- [文書の一部]
また、オカランス報告の手順を見ると、事故が起こった場合には出来るだけ早く報告書を作成することとなっているが、期限を区切らないと報告が出てこないのではないか。

〔委員〕
インシデント、ヒヤリハット報告が提出された際に、第一報の内容はそのままの文書で残し、あとで内容を確認修正して最終報告書として残すという場合どのくらい時間がかかるか。

〔事務局〕
インシデントの場合は1週間以内としている。

〔委員〕
報告の流れは、医療安全管理室にフロッピーディスクで報告があがり、内容確認をして、修正が必要な場合はフロッピーディスク担当に戻し、また修正したものを提出してもらうこととなるのか。

〔事務局〕
報告を受け取って統括リスクマネージャーが修正をし、差し戻すようにしている。
〔委員〕
報告の第一報は担当者である医師や看護師が行い、その後の修正はリスクマネージャーが行うのか。

〔事務局〕
そうです。

〔委員〕
重大な事例の場合に緊急の事故調査委員会を開設するには、1週間程度の時間を要すると思う。
報告の方法については、電子カルテ上に搭載されたシステムで行った方が、フロッピーディスクで移動するよりは、労力も安全性も向上すると思う。

〔事務局〕
現在使用しているソフトは、電子カルテを搭載している端末では使用できないもので、専用パソコンを使用している。

〔委員〕
現在、厚生労働省関係から様々なソフトが出ているので、それらを活用した方が簡単ではないかと思う。

〔事務局〕
来年度の導入に向けて検討している。

〔委員〕
医療安全に関する基本的な考え方の中に、患者参加、患者の協力を得て、一緒に患者を守っていくという考え方を基本に据えておいた方がよいと思う。
マニュアルにも記載されているが、患者の意識も一緒に高めていったほうが良いのではないかと思う。

〔委員〕
レベル2以上はどの程度あるか。

〔事務局〕
レベル2以上は事故報告となり、レベル2が23件、レベル3が46件の69件である。

〔委員〕
レベル4と5はどうか。

〔事務局〕
レベル4と5は0件である。

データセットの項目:
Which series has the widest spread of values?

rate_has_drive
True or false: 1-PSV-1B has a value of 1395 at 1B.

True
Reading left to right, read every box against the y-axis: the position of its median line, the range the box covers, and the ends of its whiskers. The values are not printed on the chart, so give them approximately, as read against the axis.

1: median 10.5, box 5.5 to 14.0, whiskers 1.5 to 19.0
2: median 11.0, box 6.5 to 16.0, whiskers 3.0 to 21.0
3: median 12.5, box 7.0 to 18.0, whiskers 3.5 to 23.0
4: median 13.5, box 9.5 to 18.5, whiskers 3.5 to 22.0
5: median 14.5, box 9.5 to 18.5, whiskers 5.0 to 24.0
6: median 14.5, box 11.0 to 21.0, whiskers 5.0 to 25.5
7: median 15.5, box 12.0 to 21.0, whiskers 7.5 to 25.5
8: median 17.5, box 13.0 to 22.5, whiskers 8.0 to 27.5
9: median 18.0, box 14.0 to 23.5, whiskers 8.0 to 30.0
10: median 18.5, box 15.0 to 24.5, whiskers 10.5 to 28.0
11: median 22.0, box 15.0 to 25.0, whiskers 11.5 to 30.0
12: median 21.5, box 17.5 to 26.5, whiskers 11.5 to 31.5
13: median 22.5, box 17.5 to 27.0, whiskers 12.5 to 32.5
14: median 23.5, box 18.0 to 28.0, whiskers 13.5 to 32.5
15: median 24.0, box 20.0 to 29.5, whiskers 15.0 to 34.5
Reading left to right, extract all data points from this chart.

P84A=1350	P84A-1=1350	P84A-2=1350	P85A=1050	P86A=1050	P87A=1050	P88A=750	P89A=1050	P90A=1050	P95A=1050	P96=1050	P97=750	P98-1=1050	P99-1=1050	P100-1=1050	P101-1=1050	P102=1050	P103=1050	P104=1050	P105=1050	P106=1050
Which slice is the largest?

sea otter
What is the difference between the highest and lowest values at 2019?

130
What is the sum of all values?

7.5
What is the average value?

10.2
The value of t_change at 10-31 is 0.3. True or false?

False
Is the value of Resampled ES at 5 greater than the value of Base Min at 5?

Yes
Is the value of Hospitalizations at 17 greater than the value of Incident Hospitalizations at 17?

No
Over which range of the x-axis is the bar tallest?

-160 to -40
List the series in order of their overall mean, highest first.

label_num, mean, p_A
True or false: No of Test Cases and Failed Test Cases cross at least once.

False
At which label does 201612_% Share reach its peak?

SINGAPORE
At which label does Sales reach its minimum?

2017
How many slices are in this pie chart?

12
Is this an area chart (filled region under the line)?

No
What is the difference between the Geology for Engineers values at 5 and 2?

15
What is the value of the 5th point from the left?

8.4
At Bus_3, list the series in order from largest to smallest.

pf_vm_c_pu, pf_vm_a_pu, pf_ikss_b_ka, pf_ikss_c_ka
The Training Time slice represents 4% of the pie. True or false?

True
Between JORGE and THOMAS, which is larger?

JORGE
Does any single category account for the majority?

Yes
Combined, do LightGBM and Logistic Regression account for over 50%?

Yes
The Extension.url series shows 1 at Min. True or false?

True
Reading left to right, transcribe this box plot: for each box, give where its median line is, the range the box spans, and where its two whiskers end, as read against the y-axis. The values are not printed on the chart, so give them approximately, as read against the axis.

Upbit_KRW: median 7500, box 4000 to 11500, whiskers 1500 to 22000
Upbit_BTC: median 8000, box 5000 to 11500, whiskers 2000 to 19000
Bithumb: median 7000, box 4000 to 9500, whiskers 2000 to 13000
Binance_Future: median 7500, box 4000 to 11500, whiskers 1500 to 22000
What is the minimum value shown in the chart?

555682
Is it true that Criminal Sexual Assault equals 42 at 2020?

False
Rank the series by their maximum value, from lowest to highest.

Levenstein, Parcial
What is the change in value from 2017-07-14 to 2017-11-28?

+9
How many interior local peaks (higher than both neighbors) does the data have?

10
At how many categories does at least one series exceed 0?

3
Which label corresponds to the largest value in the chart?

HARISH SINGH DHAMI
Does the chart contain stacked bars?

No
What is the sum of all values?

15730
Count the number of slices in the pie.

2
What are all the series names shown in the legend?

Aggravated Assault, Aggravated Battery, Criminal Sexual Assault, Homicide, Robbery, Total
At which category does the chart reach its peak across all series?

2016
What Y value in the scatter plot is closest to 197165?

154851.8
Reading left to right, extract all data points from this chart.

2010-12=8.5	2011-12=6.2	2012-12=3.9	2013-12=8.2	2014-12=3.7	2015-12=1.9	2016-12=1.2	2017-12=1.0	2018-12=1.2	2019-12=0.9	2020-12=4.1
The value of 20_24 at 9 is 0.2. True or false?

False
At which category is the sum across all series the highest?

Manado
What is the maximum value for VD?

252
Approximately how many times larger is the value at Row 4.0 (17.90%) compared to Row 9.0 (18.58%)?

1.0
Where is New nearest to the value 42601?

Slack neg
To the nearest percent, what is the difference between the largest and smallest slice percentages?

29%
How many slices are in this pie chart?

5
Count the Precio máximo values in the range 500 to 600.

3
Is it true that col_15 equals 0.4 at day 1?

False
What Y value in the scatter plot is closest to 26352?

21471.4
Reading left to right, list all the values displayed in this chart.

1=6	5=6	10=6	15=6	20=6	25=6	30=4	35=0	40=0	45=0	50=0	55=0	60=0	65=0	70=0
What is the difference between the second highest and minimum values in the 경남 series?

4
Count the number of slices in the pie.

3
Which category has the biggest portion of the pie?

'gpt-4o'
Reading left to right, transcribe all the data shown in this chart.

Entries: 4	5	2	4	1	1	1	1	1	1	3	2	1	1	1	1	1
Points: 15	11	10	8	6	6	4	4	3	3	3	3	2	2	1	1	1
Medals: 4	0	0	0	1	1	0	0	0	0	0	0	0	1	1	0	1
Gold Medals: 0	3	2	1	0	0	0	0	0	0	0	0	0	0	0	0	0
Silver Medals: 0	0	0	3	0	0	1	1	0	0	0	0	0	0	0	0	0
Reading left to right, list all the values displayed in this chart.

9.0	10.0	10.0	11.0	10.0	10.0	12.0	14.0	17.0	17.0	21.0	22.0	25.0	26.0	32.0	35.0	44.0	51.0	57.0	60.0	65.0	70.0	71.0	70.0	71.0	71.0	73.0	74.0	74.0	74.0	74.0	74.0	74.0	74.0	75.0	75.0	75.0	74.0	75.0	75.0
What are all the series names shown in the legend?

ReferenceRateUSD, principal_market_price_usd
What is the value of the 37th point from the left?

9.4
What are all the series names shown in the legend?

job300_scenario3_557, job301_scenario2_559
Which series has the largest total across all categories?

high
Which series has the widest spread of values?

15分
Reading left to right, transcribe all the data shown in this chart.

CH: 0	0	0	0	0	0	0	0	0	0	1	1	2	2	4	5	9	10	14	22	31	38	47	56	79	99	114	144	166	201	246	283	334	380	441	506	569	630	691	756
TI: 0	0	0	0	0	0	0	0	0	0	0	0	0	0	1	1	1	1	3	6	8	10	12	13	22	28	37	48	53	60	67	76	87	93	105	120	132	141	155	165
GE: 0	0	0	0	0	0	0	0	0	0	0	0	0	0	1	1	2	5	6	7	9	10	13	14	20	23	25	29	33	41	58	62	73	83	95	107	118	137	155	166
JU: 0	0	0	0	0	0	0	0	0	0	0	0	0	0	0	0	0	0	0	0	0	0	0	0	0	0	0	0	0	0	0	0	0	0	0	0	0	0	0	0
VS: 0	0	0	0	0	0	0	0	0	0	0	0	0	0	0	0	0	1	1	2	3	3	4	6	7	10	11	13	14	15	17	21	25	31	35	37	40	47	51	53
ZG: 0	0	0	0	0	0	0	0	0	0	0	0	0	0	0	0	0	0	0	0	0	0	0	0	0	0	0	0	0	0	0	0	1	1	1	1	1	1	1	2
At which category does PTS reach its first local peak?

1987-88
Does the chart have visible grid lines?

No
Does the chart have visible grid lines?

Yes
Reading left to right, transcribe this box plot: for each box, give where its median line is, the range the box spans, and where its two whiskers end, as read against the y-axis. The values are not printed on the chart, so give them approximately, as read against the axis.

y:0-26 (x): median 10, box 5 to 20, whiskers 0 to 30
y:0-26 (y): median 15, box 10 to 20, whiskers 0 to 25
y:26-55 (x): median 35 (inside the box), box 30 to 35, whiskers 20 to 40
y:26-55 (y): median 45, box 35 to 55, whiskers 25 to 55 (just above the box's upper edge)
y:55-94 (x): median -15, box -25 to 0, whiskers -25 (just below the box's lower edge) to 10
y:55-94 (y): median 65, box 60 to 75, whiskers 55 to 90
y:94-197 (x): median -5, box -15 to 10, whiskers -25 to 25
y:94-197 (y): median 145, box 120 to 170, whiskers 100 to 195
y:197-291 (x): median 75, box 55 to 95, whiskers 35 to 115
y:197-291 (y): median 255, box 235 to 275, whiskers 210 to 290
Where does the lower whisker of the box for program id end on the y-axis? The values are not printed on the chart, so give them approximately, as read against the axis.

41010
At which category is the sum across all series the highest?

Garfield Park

- [課題の指示] 医療安全の議事録を、最後の発言の後から続けて書きなさい。 データセットの項目は参照しなくてかまいません。

- [解答文]
〔委員〕
レベル3の中で3bはどうか。

〔事務局〕
レベル3bは5件である。

〔委員〕
件数は少ないと思う。インシデントは、報告件数を増やしていかなければならないと言われている。報告するシステムが簡単であればあるほど件数は多くなってくるものである。
例えば、薬剤部での処方間違いや手術での合併症なども、処理は大変になるが、現在は報告する方向となっている。
来年の4月以降に電子カルテに搭載され、院内コンピュータで活用できるような新しいシステムが入れば、結果報告の仕方も変わると思う。

〔事務局〕
現在、ソフトの検討を進めているが、導入時期は未定である。

〔委員〕
頻繁に改正され、しかも膨大なマニュアルが、どのように職員に受け入れられ、受け入れられるよう促しているのかが問題である。
改正し、担当部署へ周知した場合、職員一人ひとりが音読する必要があると思う。
特に、修正した箇所は重要であり、数年前にマニュアルは勉強したから大丈夫という感覚であってはならない。
マニュアルの周知については、どの程度行われているのか。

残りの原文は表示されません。